Marco a tua resposta leva-me a colocar-te uma questão sobre a qual eu me tenho interrogado ultimamente:
Tu próprio dizes que tens dificuladades em te rever nos ensinamentos bahais quanto a algumas questões...eu revejo-me em muitas coisas dos ensinamentos bahais. A questão que eu agora te coloco é: o quê que é essencial para alguém se considerar bahai e o quê que é susceptivel de ser entendido de forma diversa por cada um sem que isso ponha em causa a sua identidade bahai?

Marco Oliveira disse...

A identificação com uma religião e a adesão a uma comunidade religiosa implicam uma aceitação de vários princípios, leis e ensinamentos. Mas nesse processo deve haver bom senso.

Na religião baha’i existem princípios básicos que um crente deve aceitar e tentar vivê-los no seu dia a dia. Entre esses princípios poderia referir o abandono de todas as formas de preconceito, a igualdade de oportunidade entre homens e mulheres, o reconhecimento da unidade e relatividade da verdade religiosa, e a eliminação dos extremos de pobreza e de riqueza.

Também existem ensinamentos que um baha’i não pode negar: Deus existe, revela-se progressivamente à humanidade, os Seus Mensageiros (e respectivos ensinamentos) são o melhor meio para conhecermos o Criador. Como eu costumo dizer a mensagem de Bahá’u’lláh pode resumir-se à frase "a terra é um só país e a humanidade os seus cidadãos"; este é outro ensinamento que não podemos negar.

Como escrevi, em relação a tudo isto deve haver bom senso para perceber o que é essencial e o que é acessório. Por exemplo, para mim, os princípios e ensinamentos que enunciei nos parágrafos anteriores são essenciais e inquestionáveis. Mas por exemplo, a posição baha’i relativamente ao nascimento de Cristo (que é semelhante à da Igreja Católica) para mim é difícil de compreender. Mas esse não é um ensinamento essencial da religião baha’i; não é algo que me impeça de me identificar como baha'i, ou que se transforme num obstáculo entre mim e a Fé.

Também é importante que quem deseja aceitar a Fé Bahá'í tenha conhecimento certas leis como não tomar bebidas alcoólicas e não-envolvimento em actividades políticas partidárias. Não faz sentido uma pessoa querer aderir à Comunidade Bahá'í e manter reservas relativamente a leis como estas.

Anónimo disse...

Há uma questão sobre a fé Bahai que tu focas que eu só descobri recentemente e por isso ainda não pude confrontar os bahais que conheço com ela:
qual é o fundamento para que um bahai prescinda de uma parte da sua cidadania ao não poder participar em actividades politicas?
E se participar, é expulso da comunidade?

Marco Oliveira disse...

João,
Eu não tenho dúvidas que a democracia é um sistema preferível a qualquer ditadura. Mas a democracia é um sistema que pode ser aperfeiçoado.
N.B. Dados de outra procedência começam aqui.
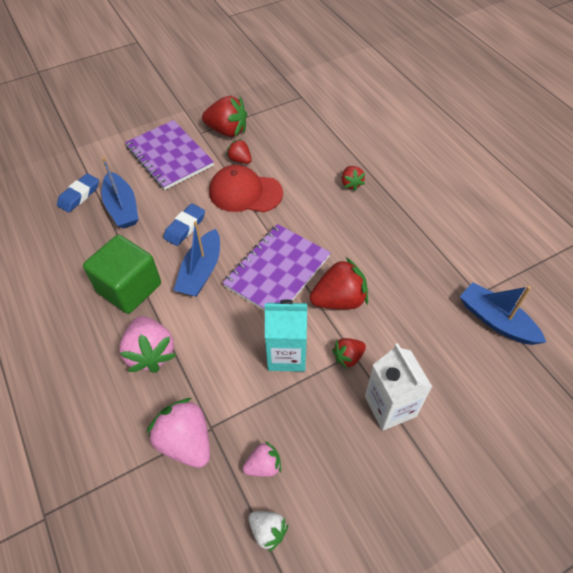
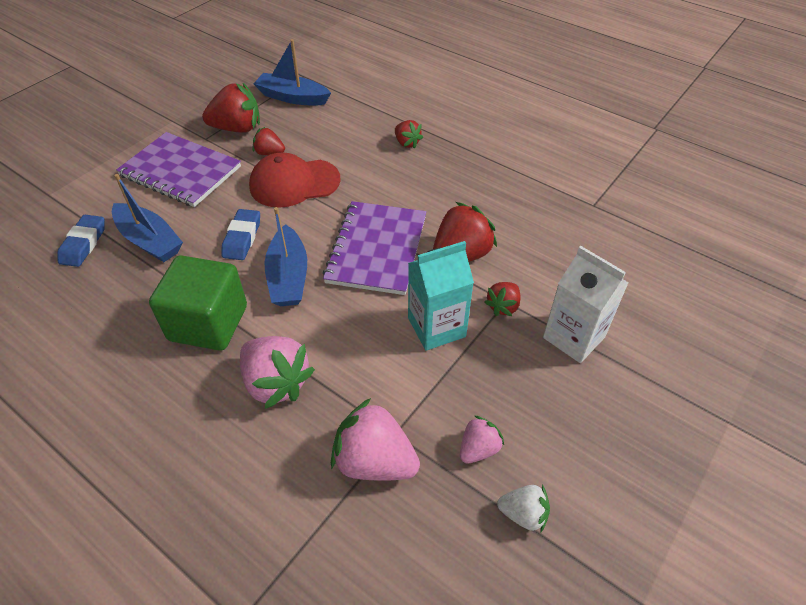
camera: 25 degrees left, 5 degrees down
(496, 320) = (624, 223): blue boat -> blue boat (292, 97)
A política partidária tal como a conhecemos nos sistemas democráticos tem vários problemas. Na teoria, cada partido tenta ser um "pacote de ideias e sugestões". E o que pode fazer um cidadão que defende a ideia X do partido A e a ideia Y do partido B? Nesta situação, não terá ele a sua cidadania "estrangulada" ao ser obrigado a votar num partido A ou B?
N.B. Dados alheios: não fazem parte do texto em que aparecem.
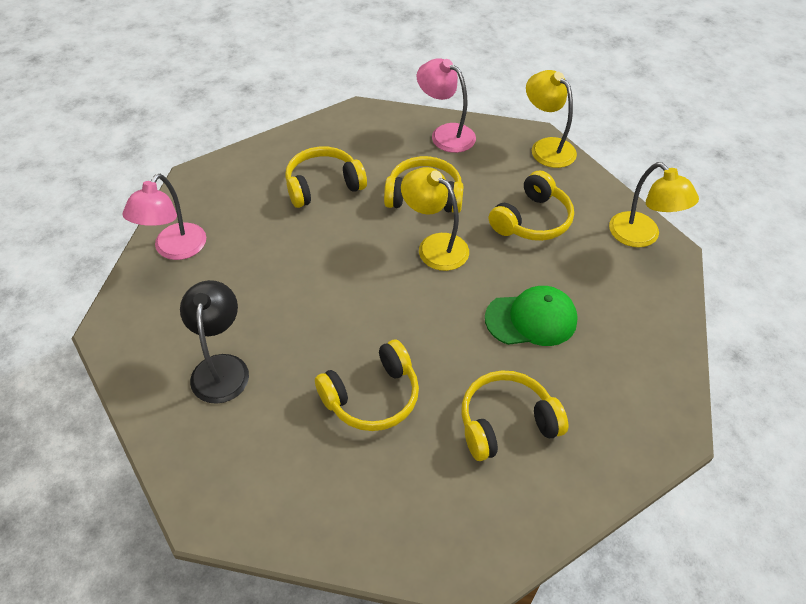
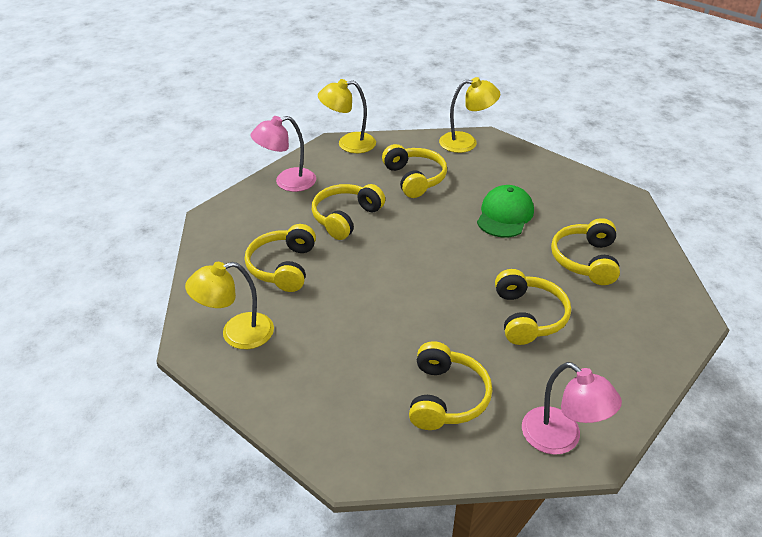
camera: 60 degrees left, 10 degrees down
(175, 250) = (279, 389): pink lamp -> pink lamp (561, 439)
(221, 367) = (446, 397): black lamp -> yellow headphones
(434, 246) = (403, 232): yellow lamp -> yellow lamp (237, 334)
O envolvimento na política partidária acaba por ser uma aposta num sistema que sabemos ter limitações (e até pode ter aspectos menos claros, se considerarmos os que por vezes os partidos são a fachada de vários lobbies). Envolvermo-nos nas guerrilhas e intrigas inerentes àquilo que eufemisticamente se designa por “combate político” será um acto de cidadania?
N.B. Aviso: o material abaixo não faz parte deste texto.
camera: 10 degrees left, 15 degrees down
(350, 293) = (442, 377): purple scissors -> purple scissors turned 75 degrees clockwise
Recordo que o sistema de administração da comunidade baha’i se apresenta como um modelo alternativo às actuais democracias. Assim, como baha’i sinto que tenho obrigação de mostrar que o sistema administrativo baha’i funciona e é uma melhoria face aos sistemas democráticos tal como estamos habituados; é como se quisesse mostrar ao mundo que existem alternativas viáveis. Foi com base nisso que apresentei aqui uma proposta de reformulação do nosso sistema eleitoral.

No entanto, isto não significa que os baha’is sejam abstencionistas crónicos. Eu sempre voto em todas as eleições. Mas quando o faço, tenho mais em conta as pessoas em que voto dos que as ideias dos partidos que elas integram (e por isso torna-se mais fácil para mim votar em eleições presidenciais).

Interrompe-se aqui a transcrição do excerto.